Employers in businesses that are dependent upon good relationships with clients in a competitive industry often wish to include restraints in their employee’s employment agreement.
There are two common types of restraints that we often see. These are:
- Restraint of trade: where the employee is prohibited from working in the same industry as the employer within a certain distance of the employer’s premises, for a certain amount of time after employment ends.
- Non-solicitation: where the employee is prohibited from ‘soliciting’ clients of their former employer, for a certain period of time after employment ends.
This article focuses on what a non-solicitation clause means in practical terms.
What does it prevent the former employee from doing?
Let’s use an example of a hairdresser.
For the period of time set out in the agreement (let’s say three months) the former employee cannot directly contact clients at his or her old job to invite them to move to the new salon. The former employee can’t ring them or try to be subtle and say “here is my new business card for where I’m working now”.
If the former client hunts the hairdresser down and approaches them to do their hair, provided the hairdresser hasn’t approached them, this is probably ok.
Because life isn’t simple, however, there are a number of grey areas that arise. And because people tend to get really territorial about their client base, arguments about non-solicitation clauses arise all the time.
Former employees often ask: how can I advertise myself in my new position without breaching my non-solicitation clause?
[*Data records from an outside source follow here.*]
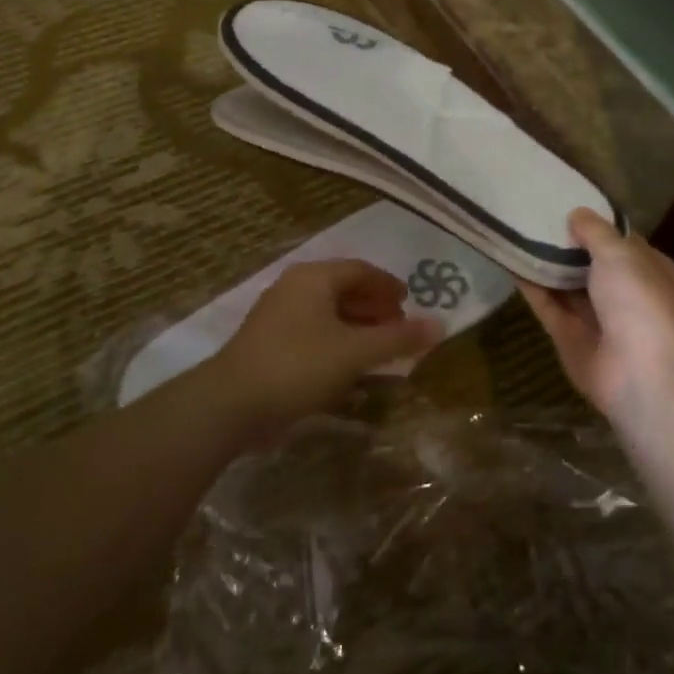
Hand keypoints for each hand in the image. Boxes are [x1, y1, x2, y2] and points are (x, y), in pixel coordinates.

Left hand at [210, 259, 441, 436]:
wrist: (232, 403)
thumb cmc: (299, 366)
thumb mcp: (356, 351)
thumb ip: (398, 338)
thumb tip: (441, 324)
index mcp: (314, 278)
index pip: (360, 270)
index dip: (388, 285)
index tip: (409, 302)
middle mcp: (294, 288)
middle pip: (343, 289)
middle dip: (374, 307)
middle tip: (398, 327)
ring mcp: (278, 316)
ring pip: (328, 314)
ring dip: (357, 328)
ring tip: (380, 350)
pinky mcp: (269, 344)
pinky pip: (313, 334)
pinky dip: (337, 344)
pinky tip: (350, 370)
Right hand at [520, 208, 673, 414]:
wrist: (641, 373)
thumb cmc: (640, 301)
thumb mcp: (620, 253)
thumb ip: (595, 232)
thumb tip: (577, 214)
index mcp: (649, 270)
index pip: (622, 243)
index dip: (598, 225)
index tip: (568, 204)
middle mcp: (625, 294)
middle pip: (591, 265)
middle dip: (567, 245)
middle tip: (533, 215)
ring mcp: (597, 319)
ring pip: (566, 286)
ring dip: (546, 264)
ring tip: (516, 233)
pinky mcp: (569, 339)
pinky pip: (547, 306)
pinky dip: (531, 287)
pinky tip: (510, 262)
Former employers often ask: is this breaching the former employee’s non-solicitation clause?
One case that made its way to the Employment Relations Authority was where the former employee left the beauty salon she worked at and set up her own salon. She placed an ad in in a widely circulated newspaper that was delivered in the general area of the previous employer.
This did not constitute solicitation of clients and did not breach the non-solicitation clause. Just because some of the previous clients may have seen that newspaper advertisement, the Authority found this was not solicitation.
The Authority said if individuals were unable to make a general advertisement in a general newspaper due to a non-solicitation clause with their previous employer, the former employee would be prevented from advertising for several months. This would go against the general principle that no business can generally prevent other businesses from competing with it.
Barry was a mortgage broker and updated his Linked in profile to include the new company he worked for after leaving his former employer. He also sent a message to an old friend saying “I work for Company X now, here is my new number.
The High Court considered whether this was a breach of Barry’s non-solicitation clause. The Court looked at an overseas case where a businessman updated his LinkedIn profile to announce that he had a new job, and shared a link to his new employer’s website encouraging his followers to “check them out”. The overseas Court said this was not a breach of the non-solicitation clause.
The High Court looked at Barry’s case and said that this sort of update was a common occurrence on LinkedIn and did not amount to solicitation. Former clients would have had to actively search for Barry to see this, and there was no evidence that it was used to ‘solicit’ former clients.
Professional Organisation Pages
Barry also advertised himself on the Mortgage Brokers professional organisation website; he described himself and said he was now operating under this new company.
The High Court said that ‘solicit’ could mean that a presence and willingness to do business with a former client may breach a non-solicitation clause in an agreement. However, the Judge said that Barry’s listing on the Mortgage Broker’s website was too far removed from the former clients to amount to solicitation. Again, they would have had to actively search for Barry to see this new update.
As an employer, it is important you understand that if you want to add restraints into an employment agreement they must be reasonable, and the practical reality is that such clauses may not always achieve the result that you think they will. Non solicitation clauses can often achieve exactly what restraint of trade clauses try to do (protect your client base) and the Courts will uphold non solicitation clauses far more readily than restraint of trade clauses.
As an employee, if you have a restraint or non-solicitation clause in your employment agreement, it is important that you understand how they affect you when employment ends. The cases reveal that if you are subject to a non-solicitation clause and want to advertise your new job and/or business, that general advertising and updating your professional status online, will generally not constitute ‘solicitation’. Be aware however that a reasonable restraint of trade clause will be enforced by the Courts.